= Rank-finiteness =

In mathematics, rank-finiteness for fusion categories is a collection of related theorems and conjectures about structures related to fusion categories. The question is whether or not a given categorical structure related to fusion categories has finitely many or infinitely many equivalence classes of a given rank. The original result in this direction was Ocneanu rigidity, which asserts that every fusion ring has finitely many categorifications. A particularly relevant example to condensed matter physics is the rank-finiteness theorem for modular tensor categories.

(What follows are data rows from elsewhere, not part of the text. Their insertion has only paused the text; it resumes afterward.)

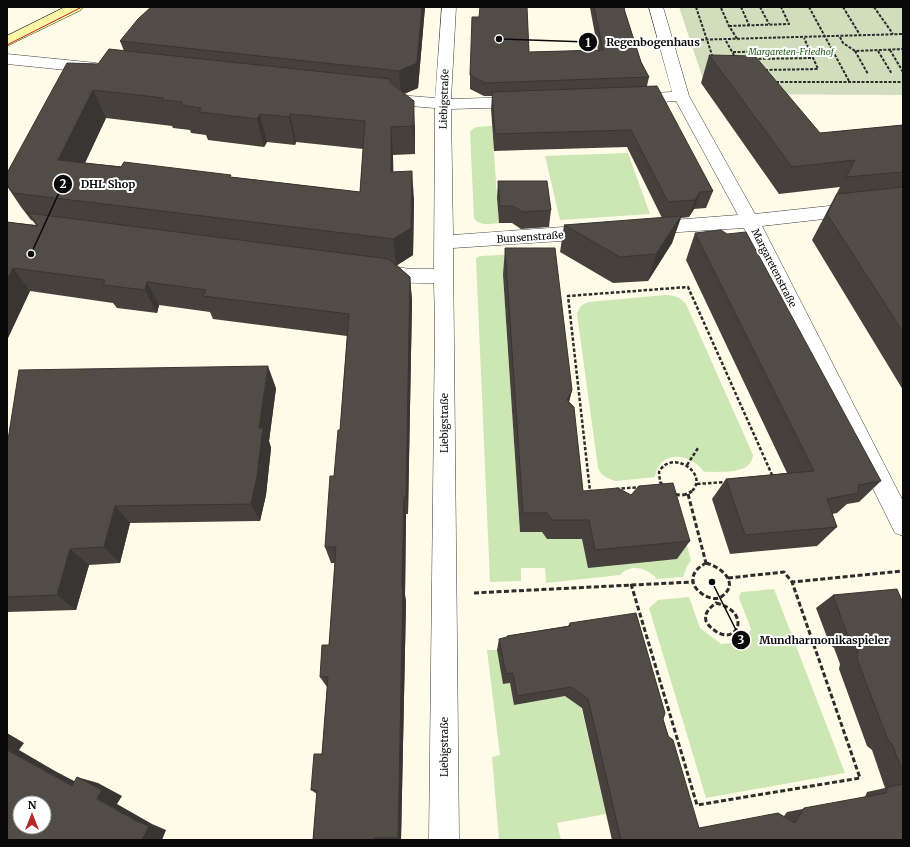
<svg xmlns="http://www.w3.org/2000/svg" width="910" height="847" font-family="Merriweather,serif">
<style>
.green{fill:#cce6b4}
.cemetery{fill:#d1ddbc}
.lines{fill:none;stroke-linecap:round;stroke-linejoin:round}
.minor-casing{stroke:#3d3d3d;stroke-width:1}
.secondary-casing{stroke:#2c2c2c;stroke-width:1}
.path-far2{stroke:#2c2c2c;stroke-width:2;stroke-dasharray:3 1.5;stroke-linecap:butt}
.path-far1{stroke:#2c2c2c;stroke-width:2.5;stroke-dasharray:3.5 2;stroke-linecap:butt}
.path{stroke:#2c2c2c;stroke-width:3;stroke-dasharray:5 2.5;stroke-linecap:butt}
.minor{fill:#fff;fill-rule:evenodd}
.secondary{fill:#fcf7a5;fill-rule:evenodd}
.tram{stroke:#b42929;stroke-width:1}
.wall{fill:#47413d;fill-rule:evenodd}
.shaded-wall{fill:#393532}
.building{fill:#524c47;stroke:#393532;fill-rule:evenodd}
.labels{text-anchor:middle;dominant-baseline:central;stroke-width:4;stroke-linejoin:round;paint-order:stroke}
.far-park-label{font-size:9px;font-style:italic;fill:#285e1e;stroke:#fff}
.street-label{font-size:10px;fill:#0a0a0a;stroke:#fff}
.leader{fill:none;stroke:#0a0a0a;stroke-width:1.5}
.callout-dot{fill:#0a0a0a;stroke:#fff;stroke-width:1.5}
.mark-label{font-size:12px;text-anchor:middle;font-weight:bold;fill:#fff}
.callout-label{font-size:11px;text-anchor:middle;font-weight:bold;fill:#0a0a0a;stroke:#fff;stroke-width:4;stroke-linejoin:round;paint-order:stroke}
</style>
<rect width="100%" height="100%" fill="#fefbe8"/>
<path class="green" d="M492 126 499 223C489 224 479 226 474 218L470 131 476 127Z
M628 153 650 214 560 220 545 156Z
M544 253 520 275H503L520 532H542L547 539 679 515 691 561 687 566 683 577 657 579C647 568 631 563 620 575L546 583 545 568H521V581L490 582 476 258 480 256Z
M665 295C674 295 680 297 686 304L753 455C751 476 719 471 704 472 691 453 659 449 655 477L616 481C607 479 601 475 598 468L577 314C579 307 582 304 589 302Z
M774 589 845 773 706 798 649 608 658 600 689 597 700 628 721 644 745 642 751 629 739 598 741 592Z
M487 650H497L504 684 510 683 565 696 579 698 606 814 557 823 561 840H499L492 757 500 755Z"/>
<path class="cemetery" d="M679 7H903V95L708 94Z"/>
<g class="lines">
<g class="minor-casing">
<path id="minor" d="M442 7H456L451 99 522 97 528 99 530 102 528 105 522 107 451 109 453 235 591 225 598 227 600 232 598 237 591 239 453 248 459 840H429L435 324 434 283C413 283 391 283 371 277L368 272 371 267 378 265 411 269H434L435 108 385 104 379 102 377 99 379 96 385 94 435 98Z
M649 7H663L689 96 755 214 903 198V210L762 226 903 501V536L895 533 744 228 647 234 641 233 638 228 641 223 647 222 738 215 676 101 632 104 626 102 624 99 626 96 632 94 672 92Z
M7 54 96 63 101 65 104 68 101 71 96 73 7 64Z"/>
</g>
<g class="secondary-casing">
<path id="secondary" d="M65 7H83L81 10 7 46V36Z"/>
</g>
<path class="path-far2" d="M696 7 713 58
M741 7 749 25
M760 7 769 24
M809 7 849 81
M843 7 860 35
M874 7 893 34
M721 8 729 26 738 40
M729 26 789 24 781 7
M840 37 843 43 855 51 903 49
M692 40 903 34
M726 41 735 57
M890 50 903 72
M855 51 868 74
M878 51 892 74
M733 52 811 51
M754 59 813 58
M765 70 818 69 804 38
M776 82H903"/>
<path class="path-far1" d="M687 465 698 448
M697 484 726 482
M616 489 641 487
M593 491H590L568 296 688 287 773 477
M670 492 660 482 659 472C671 448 711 474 691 492"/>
<path class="path" d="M668 491C677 496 684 497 692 491
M688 494 706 563
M706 563C721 567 741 583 721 597 709 605 674 580 706 563Z
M728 578 784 572 792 582 903 571
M631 584 697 805 860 778 792 582
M474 593 693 582
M716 603C753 612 737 648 714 630 711 628 708 625 706 621 704 612 710 608 716 603Z"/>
<use href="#minor" class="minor"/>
<use href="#secondary" class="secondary"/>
<path class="tram" d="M7 45 82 7"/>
</g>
<path class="wall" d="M425 7 418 88 404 94 415 129V154L393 155V172L414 199 413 255 397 265 410 277 412 301 408 514H406L405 595 406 602 401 840H313L317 794 311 790 322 754 327 687 320 677 329 645 335 563H331L325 547 334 476 340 430 347 336 213 319 210 312 159 305 157 313 117 308 113 303 30 291 7 340V222L36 225 33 221 31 220 21 207 7 186V173L98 64 124 51 120 41ZM106 118 172 126 173 128 190 130 191 133 206 135 208 140 264 147 267 142 295 145 296 142 363 149 360 192 232 177 85 163Z
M588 7H624L625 12 641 62 649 77 647 86 713 191 706 208 694 209 689 217 681 218 672 243 648 281 613 283 560 252 564 225 662 218 627 147 494 151 491 109 492 96H484L470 89V75L479 17 527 8 529 52 598 50 590 8H588Z
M709 55 820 133 903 125V390L812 240 831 204 840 187 779 194 701 83Z
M498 181 551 210 549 227 521 229 512 223H499L497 198Z
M695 233 881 481 859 502 847 504 837 513 832 514 837 527 817 546 730 554 712 499 726 479 787 473 686 260Z
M505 248 572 390 569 402 583 491 690 541 677 559 588 568 582 539H547L542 532H520L503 275Z
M276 388 269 441 271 448 266 495 260 521 130 523 120 563 89 565 76 610 7 612V446Z
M833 595 903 603V840H612L582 708 565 696 514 705 510 683 503 684 497 650 499 639 507 638V636L568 626 570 623 663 719 699 828 784 816 787 812 865 797 867 792 885 788 872 750 867 746 839 669 840 664 834 648 830 645 816 608Z"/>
<path class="shaded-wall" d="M422 7H425L418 88 401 95 399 71Z
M93 90 106 118 73 188 58 160Z
M414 101 415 129V154L413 126Z
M260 114 267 142 264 147 257 119Z
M290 114 296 142 295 145 289 117Z
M391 127 393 155 394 199 391 172Z
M412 171 414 199 413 255 396 266 393 239Z
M700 192 694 209 689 217 695 200Z
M681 216 672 243 648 281 656 254Z
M13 268 30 291 7 340V280Z
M410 277 412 301 408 514 406 497Z
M147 282 159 305 157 313 145 290Z
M268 366 276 388 269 441 271 448 266 495 260 521 251 504 259 428Z
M572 390 566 413 567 400Z
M404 497 406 514 405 595 406 602 401 840 398 838 402 587Z
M115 506 130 523 120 563 104 547Z
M70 549 89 565 76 610 57 595Z
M7 733 24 743 19 750 55 771 93 791 72 786 32 764 7 750Z
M77 777 98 783 122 796 117 804 152 824 166 830 162 840H142L134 820 97 799Z"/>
<path class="building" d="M151 7H422L417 63 399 71 120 41 138 19Z
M480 7H527L529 52 603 50 594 7H624L625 12 641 62 649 77 485 83 470 75 472 17H479Z
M109 49 390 79V82L414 101 413 126 391 127V172L412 171 411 228 393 239 13 193 7 185V173L67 63 98 64ZM93 90 164 98 162 100 183 102 181 105 201 108 199 112 257 119 260 114 289 117 290 114 365 121 360 192 230 177 231 175 124 162 121 167 58 160Z
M709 55 755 56 820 133 903 125V172L846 177 855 160 792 167Z
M657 86 713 191 700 192 695 200 668 202 631 130 495 134 492 92Z
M498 181H547L551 210 523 212 513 206H500Z
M903 187V332L827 214 837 194Z
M28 213 389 259 410 277 406 497H404L402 587H403L398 838H374V840H313L317 790H311L314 754H322L328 677H320L322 645H329L336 547H325L330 476H334L338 430H340L349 314 203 296 206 290 147 282 145 290 103 285 105 280 13 268 7 280V222L38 226Z
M681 216 656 254 620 257 564 225Z
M721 230 727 234 746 232 881 481 859 485 858 493 827 499 837 527 745 535 726 479 814 471 695 233Z
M505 248H555L572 390 567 400 574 407 583 491 618 488 631 495 639 486 673 483 690 541 595 550 589 520H552L547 513H523Z
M268 366 259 428H263L257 476 251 504 115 506 104 547 70 549 57 595 7 597V446L19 370Z
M897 589 903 603V772L892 744 888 740 857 659 858 653 852 637 847 634 833 595Z
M636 613 665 713 663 719 668 736 673 740 699 828 778 813 795 823 804 808 886 793 888 787 903 784V840H621L588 699 571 687 517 696 513 673 506 674 499 639 507 637V636L570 626V623Z
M7 750 32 764 72 786 77 777 102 790 97 799 134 820 149 826 142 840H7ZM20 803H44V827H20Z"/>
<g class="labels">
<g class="far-park-label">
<text x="791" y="51">Margareten-Friedhof</text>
</g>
<g class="street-label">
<text transform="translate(444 99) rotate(-88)">Liebigstraße</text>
<text transform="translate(530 237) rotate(-4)">Bunsenstraße</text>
<text transform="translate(774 268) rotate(63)">Margaretenstraße</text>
<text transform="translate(444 423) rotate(-90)">Liebigstraße</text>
<text transform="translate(444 747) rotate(-90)">Liebigstraße</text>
</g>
</g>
<path class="leader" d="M499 39L588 42M31 254L63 184M712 582L741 640"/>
<g class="callout-dot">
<circle cx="499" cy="39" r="4"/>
<circle cx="31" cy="254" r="4"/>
<circle cx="712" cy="582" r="4"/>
<circle cx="588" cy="42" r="10"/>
<circle cx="63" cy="184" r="10"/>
<circle cx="741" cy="640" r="10"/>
</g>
<g class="mark-label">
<text x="588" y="47">1</text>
<text x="63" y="188">2</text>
<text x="741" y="644">3</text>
</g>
<g class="callout-label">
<text x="653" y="46">Regenbogenhaus</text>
<text x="108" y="188">DHL Shop</text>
<text x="824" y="644">Mundharmonikaspieler</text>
</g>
<rect width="910" height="847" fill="none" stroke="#0a0a0a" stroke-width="16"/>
<g transform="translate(32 815)"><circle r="19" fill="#ffffff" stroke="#9d9d9d"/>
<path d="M0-3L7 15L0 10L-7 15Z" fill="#b42929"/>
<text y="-6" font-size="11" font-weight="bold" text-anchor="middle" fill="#0a0a0a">N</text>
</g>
</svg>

Here and throughout, the rank of a fusion category refers to the number of isomorphism classes of simple objects it has.

== Ocneanu rigidity ==
The Ocneanu rigidity theorem, named after mathematician Adrian Ocneanu, asserts that every fusion ring has finitely many categorifications. Stated more directly, this means that are only finitely many equivalence classes of fusion categories with a given set of fusion rules. The braided version of Ocneanu rigidity states that there are only finitely many equivalence classes of braided fusion categories with a given set of fusion rules.

The proof of Ocneanu rigidity relies on the demonstrating vanishing of the Davydov-Yetter cohomology groups, which classify certain equivalence classes of deformations of fusion categories.

== Positive results on rank finiteness ==
There are several known cases of rank-finiteness. These

- The rank-finiteness theorem for modular tensor category is a theorem due to Paul Bruillard, Siu-Hung Ng, Eric Rowell, and Zhenghan Wang.
- The rank-finiteness theorem for braided fusion categories is a theorem due to Corey Jones, Scott Morrison, Dmitri Nikshych, and Eric Rowell.
- The rank-finiteness theorem for G-crossed braided fusion categories is a theorem, also due to Jones et al.
- The rank-finiteness theorem for super-modular tensor categories is a theorem, also due to Jones et al.

== Unknown results on rank finiteness ==
It is not known whether or not there are finitely many fusion categories of a given rank. Similarly, it is not known whether or not there are finitely many pivotal fusion categories and spherical fusion categories of a given rank. This is related to the other open problem of determining whether or not it is true that every fusion category admits a pivotal (or even spherical) structure.